First, we sought to understand the sources of the decline in teen employment that began around 2000—in particular, the decline in employment among those age 16–17—as well as, more generally, changes in teen employment and school enrollment behavior. Second, we wanted to explore the implications of these changes for human capital, given that the decline in employment consisted of fewer teens in school and employed, and more teens in school exclusively, suggesting a greater focus on schooling. We have considered three explanatory factors: (1) a rising minimum wage that could reduce employment opportunities for teens and potentially also increase the value of investing in schooling; (2) rising returns to schooling; and (3) increasing competition from immigrants that, like the minimum wage, could reduce employment opportunities but also raise the returns to human capital investment. 

With respect to the first question, we find some evidence of the expected effects of all three explanatory factors on teen employment and school enrollment—and in particular for those age 16–17. However, in terms of explaining changes in the behavior of teens age 16–17 since 2000, the role of the minimum wage is predominant. Increases in the returns to schooling appear to have played almost no role, and immigrant competition a minor role. In contrast, our simulation results suggest that minimum wages explain about a quarter of the shift, since 2000, from being simultaneously employed and enrolled in school to being exclusively enrolled in school.

Turning to the second question, our examination of the longer-term effects of these three factors uncovers no evidence that higher minimum wages, which underlie teens shifting from combining work and schooling to being in school exclusively, led to greater human capital investment.
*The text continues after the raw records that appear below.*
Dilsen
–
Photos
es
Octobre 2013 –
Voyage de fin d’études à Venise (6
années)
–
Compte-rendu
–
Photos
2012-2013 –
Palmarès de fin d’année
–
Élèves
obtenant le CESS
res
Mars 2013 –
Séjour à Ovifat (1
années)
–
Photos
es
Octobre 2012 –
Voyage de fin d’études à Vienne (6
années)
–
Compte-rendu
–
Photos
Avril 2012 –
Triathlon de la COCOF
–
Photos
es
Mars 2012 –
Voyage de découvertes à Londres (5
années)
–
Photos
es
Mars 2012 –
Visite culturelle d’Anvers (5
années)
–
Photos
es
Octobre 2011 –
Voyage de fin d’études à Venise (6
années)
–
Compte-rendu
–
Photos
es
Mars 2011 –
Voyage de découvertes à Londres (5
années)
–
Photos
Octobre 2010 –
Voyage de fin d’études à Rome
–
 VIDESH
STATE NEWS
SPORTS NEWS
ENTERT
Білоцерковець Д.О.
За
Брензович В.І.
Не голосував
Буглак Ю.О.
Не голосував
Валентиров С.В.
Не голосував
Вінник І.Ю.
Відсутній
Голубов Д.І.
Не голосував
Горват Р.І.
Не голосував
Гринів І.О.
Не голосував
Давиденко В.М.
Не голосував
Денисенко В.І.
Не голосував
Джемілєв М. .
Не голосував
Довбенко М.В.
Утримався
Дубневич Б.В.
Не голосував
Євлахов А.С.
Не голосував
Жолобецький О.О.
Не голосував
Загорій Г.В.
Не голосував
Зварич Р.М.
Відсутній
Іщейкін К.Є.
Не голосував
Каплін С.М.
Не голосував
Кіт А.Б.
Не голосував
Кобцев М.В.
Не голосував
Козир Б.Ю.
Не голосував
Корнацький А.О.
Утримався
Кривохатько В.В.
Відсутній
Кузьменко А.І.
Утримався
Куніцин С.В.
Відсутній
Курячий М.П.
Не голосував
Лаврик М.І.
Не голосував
If anything, the evidence is in the other direction. Thus, it is more likely that the principal effect of higher minimum wages in the 2000s, in terms of human capital, was to reduce employment opportunities that could enhance labor market experience. Further, we find no evidence of net-positive human capital effects of rising returns to schooling or increased immigration in this period, even though these latter two factors—more so immigration—played at least a minor role in the changes in teen employment and school enrollment.

Based on this evidence, then, it appears that the changes in teen labor market and schooling behavior since 2000—stemming in part from adverse effects of minimum wages on employment opportunities, and to a lesser extent from immigration—did not reflect greater human capital investment that would raise future earnings. It is not clear that immigration delivered any other short-term benefits to teens. In contrast, some teens surely benefited directly in the short run from higher minimum wages. But there appear to have been either no effects or adverse effects on longer-run earnings for those exposed to these higher minimum wages as teenagers (pgs. 47-48).